--- START ---

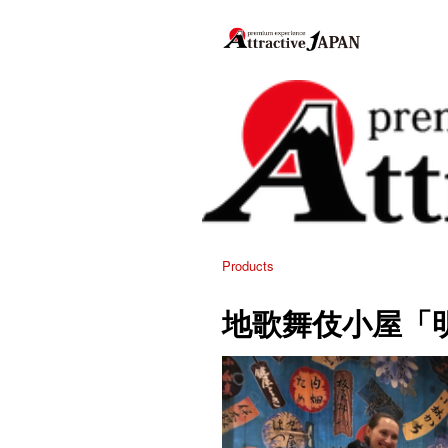
Products
地歌舞伎小屋「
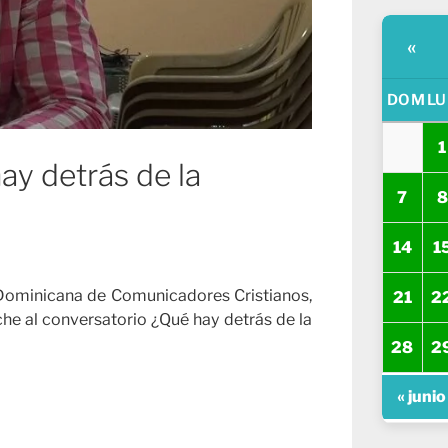
«
DOM
LU
1
ay detrás de la
7
8
14
1
ón Dominicana de Comunicadores Cristianos,
21
2
che al conversatorio ¿Qué hay detrás de la
28
2
« junio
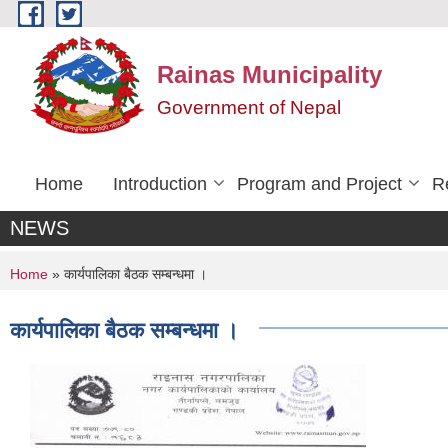
Skip to main content
Rainas Municipality
Government of Nepal
Home
Introduction
Program and Project
R
NEWS
You are here
Home
» कार्यपालिका बैठक सम्बन्धमा ।
कार्यपालिका बैठक सम्बन्धमा ।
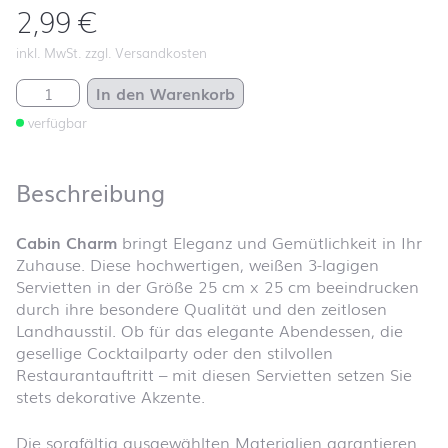
2,99
€
inkl. MwSt. zzgl. Versandkosten
Cabin Charm Menge
In den Warenkorb
verfügbar
Beschreibung
Cabin Charm
bringt Eleganz und Gemütlichkeit in Ihr
Zuhause. Diese hochwertigen, weißen 3-lagigen
Servietten in der Größe 25 cm x 25 cm beeindrucken
durch ihre besondere Qualität und den zeitlosen
Landhausstil. Ob für das elegante Abendessen, die
gesellige Cocktailparty oder den stilvollen
Restaurantauftritt – mit diesen Servietten setzen Sie
stets dekorative Akzente.
Die sorgfältig ausgewählten Materialien garantieren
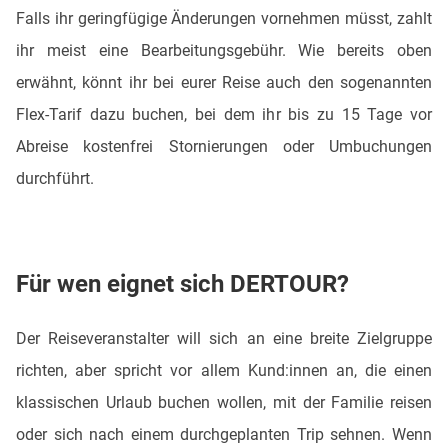
Falls ihr geringfügige Änderungen vornehmen müsst, zahlt
ihr meist eine Bearbeitungsgebühr. Wie bereits oben
erwähnt, könnt ihr bei eurer Reise auch den sogenannten
Flex-Tarif dazu buchen, bei dem ihr bis zu 15 Tage vor
Abreise kostenfrei Stornierungen oder Umbuchungen
durchführt.
Für wen eignet sich DERTOUR?
Der Reiseveranstalter will sich an eine breite Zielgruppe
richten, aber spricht vor allem Kund:innen an, die einen
klassischen Urlaub buchen wollen, mit der Familie reisen
oder sich nach einem durchgeplanten Trip sehnen. Wenn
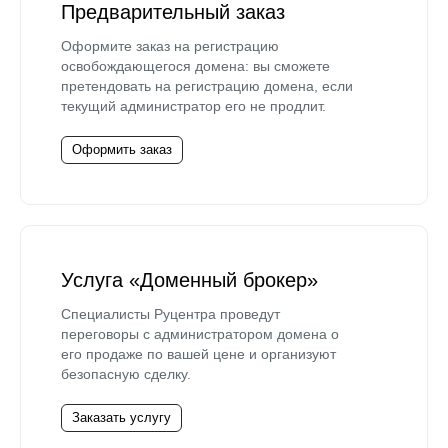
Предварительный заказ
Оформите заказ на регистрацию
освобождающегося домена: вы сможете
претендовать на регистрацию домена, если
текущий администратор его не продлит.
Оформить заказ
Услуга «Доменный брокер»
Специалисты Руцентра проведут
переговоры с администратором домена о
его продаже по вашей цене и организуют
безопасную сделку.
Заказать услугу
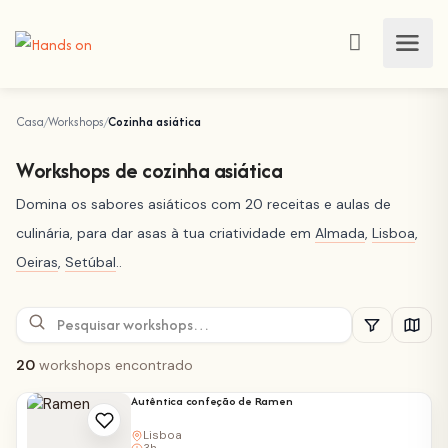
Casa
Workshops
Cozinha asiática
Workshops de cozinha asiática
Domina os sabores asiáticos com 20 receitas e aulas de
culinária, para dar asas à tua criatividade em
Almada
,
Lisboa
,
Oeiras
,
Setúbal
..
20
workshops encontrado
Autêntica confeção de Ramen
Lisboa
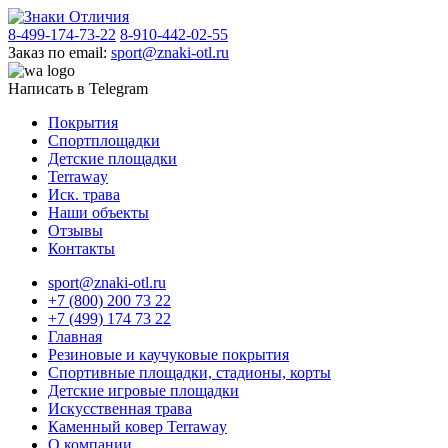
8-499-174-73-22
8-910-442-02-55
Заказ по email:
sport@znaki-otl.ru
Написать в Telegram
Покрытия
Спортплощадки
Детские площадки
Terraway
Иск. трава
Наши объекты
Отзывы
Контакты
sport@znaki-otl.ru
+7 (800) 200 73 22
+7 (499) 174 73 22
Главная
Резиновые и каучуковые покрытия
Спортивные площадки, стадионы, корты
Детские игровые площадки
Искусственная трава
Каменный ковер Terraway
О компании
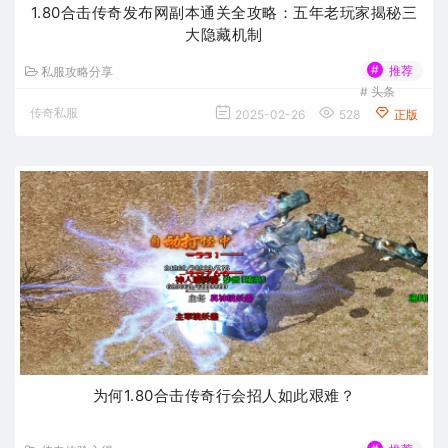
1.80合击传奇发布网副本通关全攻略：五年老玩家揭秘三
大隐藏机制
#
推荐
私服攻略分享
#
头条
传奇私服
2025-02-26
528
正版
为何1.80合击传奇行会招人如此艰难？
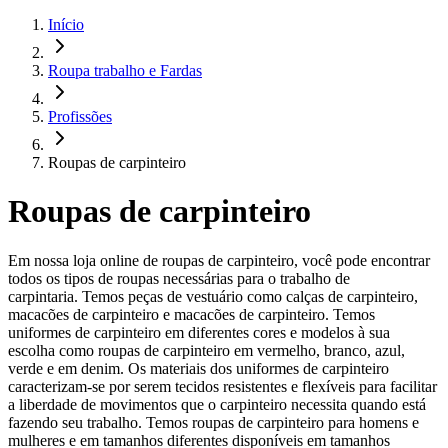
Início
Roupa trabalho e Fardas
Profissões
Roupas de carpinteiro
Roupas de carpinteiro
Em nossa loja online de roupas de carpinteiro, você pode encontrar
todos os tipos de roupas necessárias para o trabalho de
carpintaria. Temos peças de vestuário como calças de carpinteiro,
macacões de carpinteiro e macacões de carpinteiro. Temos
uniformes de carpinteiro em diferentes cores e modelos à sua
escolha como roupas de carpinteiro em vermelho, branco, azul,
verde e em denim. Os materiais dos uniformes de carpinteiro
caracterizam-se por serem tecidos resistentes e flexíveis para facilitar
a liberdade de movimentos que o carpinteiro necessita quando está
fazendo seu trabalho. Temos roupas de carpinteiro para homens e
mulheres e em tamanhos diferentes disponíveis em tamanhos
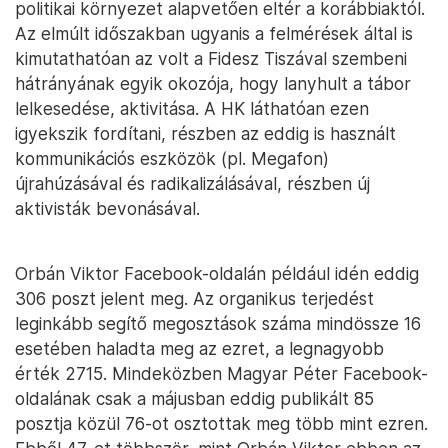
politikai környezet alapvetően eltér a korábbiaktól.
Az elmúlt időszakban ugyanis a felmérések által is
kimutathatóan az volt a Fidesz Tiszával szembeni
hátrányának egyik okozója, hogy lanyhult a tábor
lelkesedése, aktivitása. A HK láthatóan ezen
igyekszik fordítani, részben az eddig is használt
kommunikációs eszközök (pl. Megafon)
újrahúzásával és radikalizálásával, részben új
aktivisták bevonásával.
Orbán Viktor Facebook-oldalán például idén eddig
306 poszt jelent meg. Az organikus terjedést
leginkább segítő megosztások száma mindössze 16
esetében haladta meg az ezret, a legnagyobb
érték 2715. Mindeközben Magyar Péter Facebook-
oldalának csak a májusban eddig publikált 85
posztja közül 76-ot osztottak meg több mint ezren.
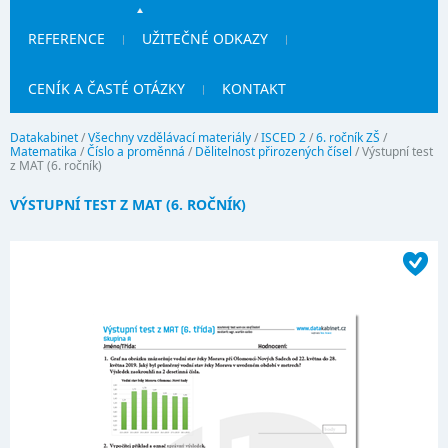
REFERENCE
UŽITEČNÉ ODKAZY
CENÍK A ČASTÉ OTÁZKY
KONTAKT
Datakabinet
/
Všechny vzdělávací materiály
/
ISCED 2
/
6. ročník ZŠ
/
Matematika
/
Číslo a proměnná
/
Dělitelnost přirozených čísel
/
Výstupní test
z MAT (6. ročník)
VÝSTUPNÍ TEST Z MAT (6. ROČNÍK)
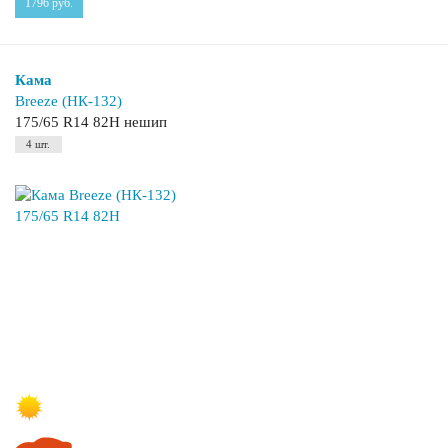
1796
руб.
Кама
Breeze (НК-132)
175/65 R14 82H нешип
4 шт.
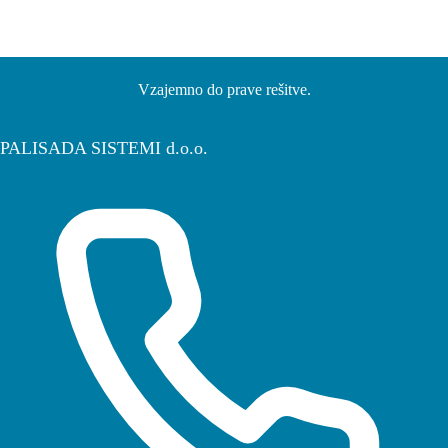
Vzajemno do prave rešitve.
PALISADA SISTEMI d.o.o.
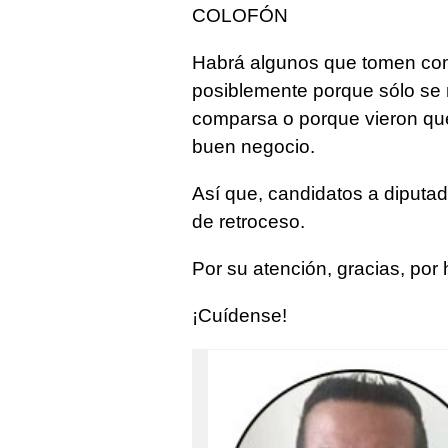
COLOFÓN
Habrá algunos que tomen como
posiblemente porque sólo se 
comparsa o porque vieron que 
buen negocio.
Así que, candidatos a diputa
de retroceso.
Por su atención, gracias, por 
¡Cuídense!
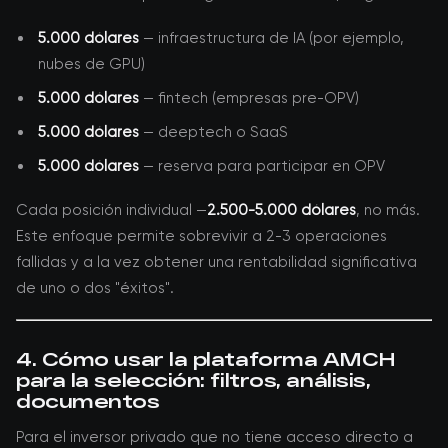
5.000 dólares
— infraestructura de IA (por ejemplo,
nubes de GPU)
5.000 dólares
— fintech (empresas pre-OPV)
5.000 dólares
— deeptech o SaaS
5.000 dólares
— reserva para participar en OPV
Cada posición individual —
2.500-5.000 dólares
, no más.
Este enfoque permite sobrevivir a 2-3 operaciones
fallidas y a la vez obtener una rentabilidad significativa
de uno o dos "éxitos".
4. Cómo usar la plataforma AMCH
para la selección: filtros, análisis,
documentos
Para el inversor privado que no tiene acceso directo a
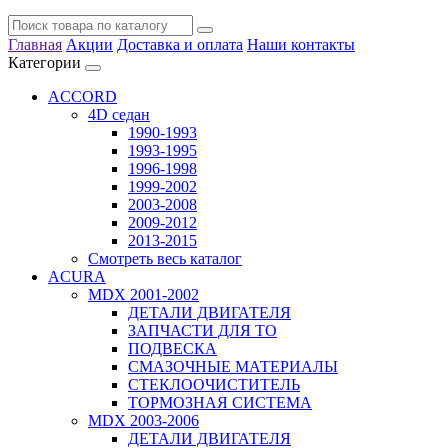
Главная
Акции
Доставка и оплата
Наши контакты
Категории
ACCORD
4D седан
1990-1993
1993-1995
1996-1998
1999-2002
2003-2008
2009-2012
2013-2015
Смотреть весь каталог
ACURA
MDX 2001-2002
ДЕТАЛИ ДВИГАТЕЛЯ
ЗАПЧАСТИ ДЛЯ ТО
ПОДВЕСКА
СМАЗОЧНЫЕ МАТЕРИАЛЫ
СТЕКЛООЧИСТИТЕЛЬ
ТОРМОЗНАЯ СИСТЕМА
MDX 2003-2006
ДЕТАЛИ ДВИГАТЕЛЯ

--- END ---

* [WRITTEN TASK]: Switch "Cabin Charm" to "Cottage Charm" throughout all the entries and give the lines back with nothing else changed. Leave the pictures out.

* [OUTPUT OF THE TASK]:
Products
地歌舞伎小屋「
«
DOM
LU
1
ay detrás de la
7
8
14
1
ón Dominicana de Comunicadores Cristianos,
21
2
che al conversatorio ¿Qué hay detrás de la
28
2
« junio
Skip to main content
Rainas Municipality
Government of Nepal
Home
Introduction
Program and Project
R
NEWS
You are here
Home
» कार्यपालिका बैठक सम्बन्धमा ।
कार्यपालिका बैठक सम्बन्धमा ।
2,99
€
inkl. MwSt. zzgl. Versandkosten
Cottage Charm Menge
In den Warenkorb
verfügbar
Beschreibung
Cottage Charm
bringt Eleganz und Gemütlichkeit in Ihr
Zuhause. Diese hochwertigen, weißen 3-lagigen
Servietten in der Größe 25 cm x 25 cm beeindrucken
durch ihre besondere Qualität und den zeitlosen
Landhausstil. Ob für das elegante Abendessen, die
gesellige Cocktailparty oder den stilvollen
Restaurantauftritt – mit diesen Servietten setzen Sie
stets dekorative Akzente.
Die sorgfältig ausgewählten Materialien garantieren
Falls ihr geringfügige Änderungen vornehmen müsst, zahlt
ihr meist eine Bearbeitungsgebühr. Wie bereits oben
erwähnt, könnt ihr bei eurer Reise auch den sogenannten
Flex-Tarif dazu buchen, bei dem ihr bis zu 15 Tage vor
Abreise kostenfrei Stornierungen oder Umbuchungen
durchführt.
Für wen eignet sich DERTOUR?
Der Reiseveranstalter will sich an eine breite Zielgruppe
richten, aber spricht vor allem Kund:innen an, die einen
klassischen Urlaub buchen wollen, mit der Familie reisen
oder sich nach einem durchgeplanten Trip sehnen. Wenn
Предварительный заказ
Оформите заказ на регистрацию
освобождающегося домена: вы сможете
претендовать на регистрацию домена, если
текущий администратор его не продлит.
Оформить заказ
Услуга «Доменный брокер»
Специалисты Руцентра проведут
переговоры с администратором домена о
его продаже по вашей цене и организуют
безопасную сделку.
Заказать услугу
Casa
Workshops
Cozinha asiática
Workshops de cozinha asiática
Domina os sabores asiáticos com 20 receitas e aulas de
culinária, para dar asas à tua criatividade em
Almada
,
Lisboa
,
Oeiras
,
Setúbal
..
20
workshops encontrado
Autêntica confeção de Ramen
Lisboa
8-499-174-73-22
8-910-442-02-55
Заказ по email:
sport@znaki-otl.ru
Написать в Telegram
Покрытия
Спортплощадки
Детские площадки
Terraway
Иск. трава
Наши объекты
Отзывы
Контакты
sport@znaki-otl.ru
+7 (800) 200 73 22
+7 (499) 174 73 22
Главная
Резиновые и каучуковые покрытия
Спортивные площадки, стадионы, корты
Детские игровые площадки
Искусственная трава
Каменный ковер Terraway
О компании
1.80合击传奇发布网副本通关全攻略：五年老玩家揭秘三
大隐藏机制
#
推荐
私服攻略分享
#
头条
传奇私服
2025-02-26
528
正版
为何1.80合击传奇行会招人如此艰难？
Início
Roupa trabalho e Fardas
Profissões
Roupas de carpinteiro
Roupas de carpinteiro
Em nossa loja online de roupas de carpinteiro, você pode encontrar
todos os tipos de roupas necessárias para o trabalho de
carpintaria. Temos peças de vestuário como calças de carpinteiro,
macacões de carpinteiro e macacões de carpinteiro. Temos
uniformes de carpinteiro em diferentes cores e modelos à sua
escolha como roupas de carpinteiro em vermelho, branco, azul,
verde e em denim. Os materiais dos uniformes de carpinteiro
caracterizam-se por serem tecidos resistentes e flexíveis para facilitar
a liberdade de movimentos que o carpinteiro necessita quando está
fazendo seu trabalho. Temos roupas de carpinteiro para homens e
mulheres e em tamanhos diferentes disponíveis em tamanhos
politikai környezet alapvetően eltér a korábbiaktól.
Az elmúlt időszakban ugyanis a felmérések által is
kimutathatóan az volt a Fidesz Tiszával szembeni
hátrányának egyik okozója, hogy lanyhult a tábor
lelkesedése, aktivitása. A HK láthatóan ezen
igyekszik fordítani, részben az eddig is használt
kommunikációs eszközök (pl. Megafon)
újrahúzásával és radikalizálásával, részben új
aktivisták bevonásával.
Orbán Viktor Facebook-oldalán például idén eddig
306 poszt jelent meg. Az organikus terjedést
leginkább segítő megosztások száma mindössze 16
esetében haladta meg az ezret, a legnagyobb
érték 2715. Mindeközben Magyar Péter Facebook-
oldalának csak a májusban eddig publikált 85
posztja közül 76-ot osztottak meg több mint ezren.
REFERENCE
UŽITEČNÉ ODKAZY
CENÍK A ČASTÉ OTÁZKY
KONTAKT
Datakabinet
/
Všechny vzdělávací materiály
/
ISCED 2
/
6. ročník ZŠ
/
Matematika
/
Číslo a proměnná
/
Dělitelnost přirozených čísel
/
Výstupní test
z MAT (6. ročník)
VÝSTUPNÍ TEST Z MAT (6. ROČNÍK)
1796
руб.
Кама
Breeze (НК-132)
175/65 R14 82H нешип
4 шт.
Vzajemno do prave rešitve.
PALISADA SISTEMI d.o.o.
COLOFÓN
Habrá algunos que tomen como
posiblemente porque sólo se 
comparsa o porque vieron que 
buen negocio.
Así que, candidatos a diputa
de retroceso.
Por su atención, gracias, por 
¡Cuídense!
5.000 dólares
— infraestructura de IA (por ejemplo,
nubes de GPU)
5.000 dólares
— fintech (empresas pre-OPV)
5.000 dólares
— deeptech o SaaS
5.000 dólares
— reserva para participar en OPV
Cada posición individual —
2.500-5.000 dólares
, no más.
Este enfoque permite sobrevivir a 2-3 operaciones
fallidas y a la vez obtener una rentabilidad significativa
de uno o dos "éxitos".
4. Cómo usar la plataforma AMCH
para la selección: filtros, análisis,
documentos
Para el inversor privado que no tiene acceso directo a
Главная
Акции
Доставка и оплата
Наши контакты
Категории
ACCORD
4D седан
1990-1993
1993-1995
1996-1998
1999-2002
2003-2008
2009-2012
2013-2015
Смотреть весь каталог
ACURA
MDX 2001-2002
ДЕТАЛИ ДВИГАТЕЛЯ
ЗАПЧАСТИ ДЛЯ ТО
ПОДВЕСКА
СМАЗОЧНЫЕ МАТЕРИАЛЫ
СТЕКЛООЧИСТИТЕЛЬ
ТОРМОЗНАЯ СИСТЕМА
MDX 2003-2006
ДЕТАЛИ ДВИГАТЕЛЯ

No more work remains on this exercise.